Recorrió varios momentos desde que se habían conocido cuando ella lo fue a buscar para que le arregle la puerta de su departamento. Sintió la emoción de enamorarse de ella con el paso del tiempo. Ahora seguían juntos pero la vida les había cambiado para siempre, tenían el dinero suficiente para disfrutar de hacer lo que quisieran. Aunque no lo habían discutido Ricardo le diría a ella que dejara el banco para irse al campo, formar una familia lejos de Necochea y su vida anterior que lo había convertido en tipo desanimando. Disfrutarían estando juntos, viajarían y él la llevaría a cumplir su sueño de ir a San Francisco,

La miró de nuevo y estaba decidido a contarle todo lo que había pensado desde que habían parado a la orilla del mar. Era ese el momento de empezar una nueva vida juntos. Graciela se inclinó al asiento de atrás y en seguida Ricardo sintió el mazazo en su cabeza.

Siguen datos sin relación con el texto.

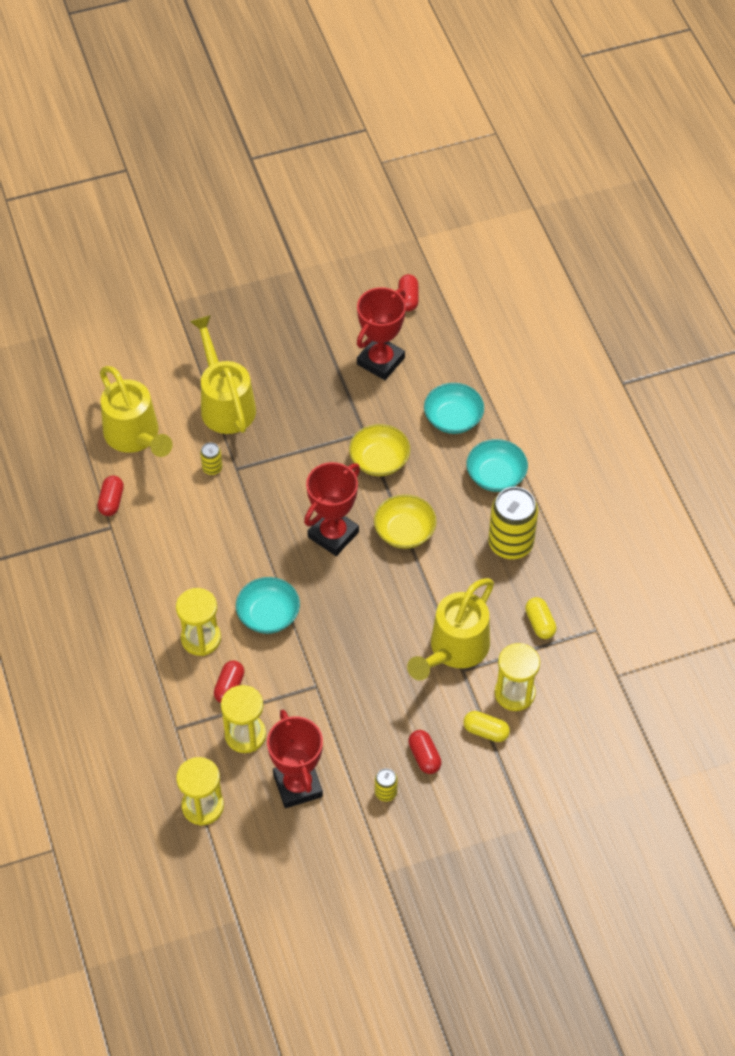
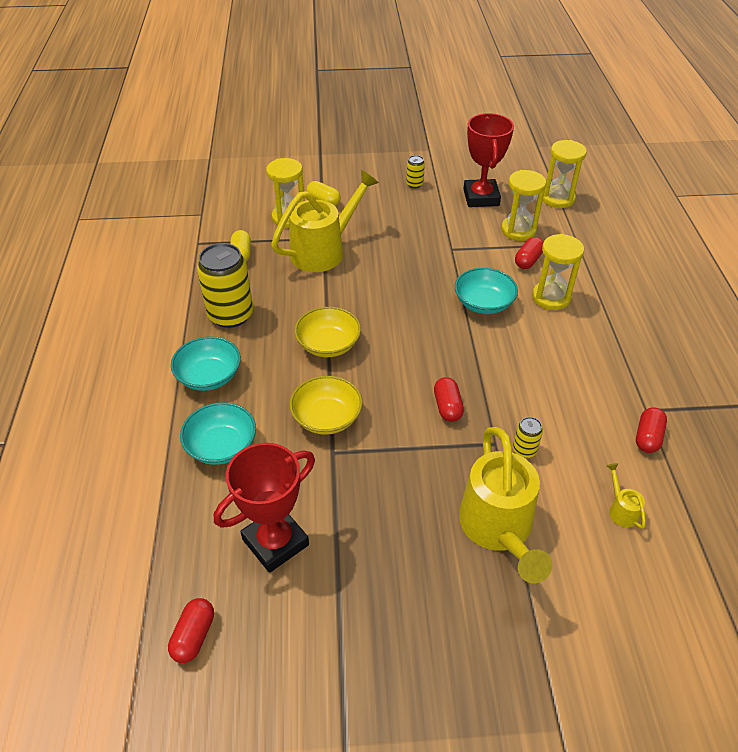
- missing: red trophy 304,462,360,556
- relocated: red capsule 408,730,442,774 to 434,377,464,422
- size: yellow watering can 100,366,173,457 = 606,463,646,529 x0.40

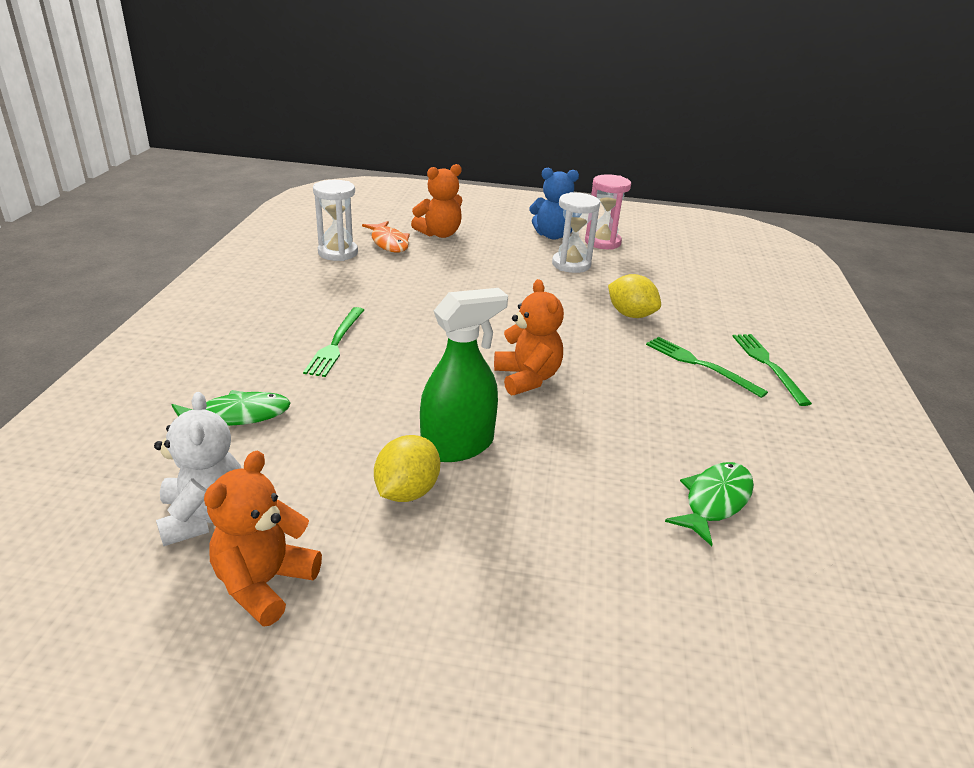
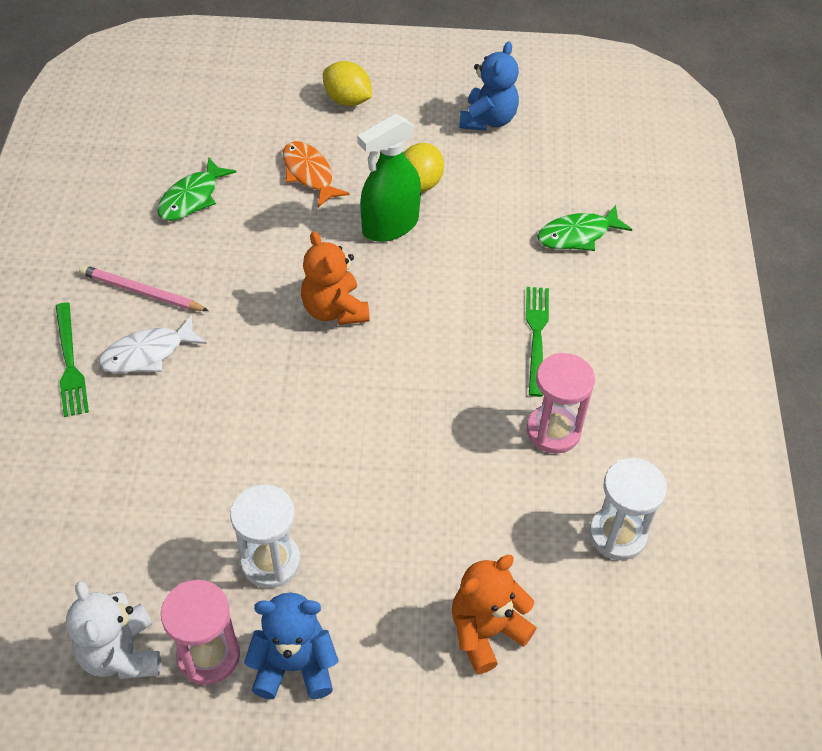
- appeared: pink pencil 79,265,209,311
- appeared: pink hourglass 527,353,595,454
- relocated: white teddy bear 154,392,241,546 to 66,581,161,679
- relocated: orange fish 362,221,410,253 to 283,141,350,207
- relocated: yellow lemon 608,274,661,318 to 323,61,372,106
- exchanged: green fork 646,337,768,398 to white fish 99,315,207,373
- colour: orange teddy bear 204,451,322,627 to blue teddy bear 459,41,519,131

Sintió que la cabeza le explotaba y que la sangre le derramaba por dentro del cerebro y por fuera del cuero cabelludo. Sabía que nadie vendría a ayudarlo porque el Torino estaba estacionado lejos de cualquier barrio, casi en las afueras de Necochea. Se maldijo todo lo que pudo por haber entrado en el cuento de Graciela. Se acordó de sus amigos que le habían dicho mil veces que esa mina no era para él. Volvió a verse en el campo con su familia en una casa grande. Derramó algunas lágrimas, las pocas que le salieron antes de cerrar los ojos.

Su cuerpo quedó tirado, inconsciente sobre el pullover de Graciela en la parte de adelante del Torino con el baúl vacio y abierto.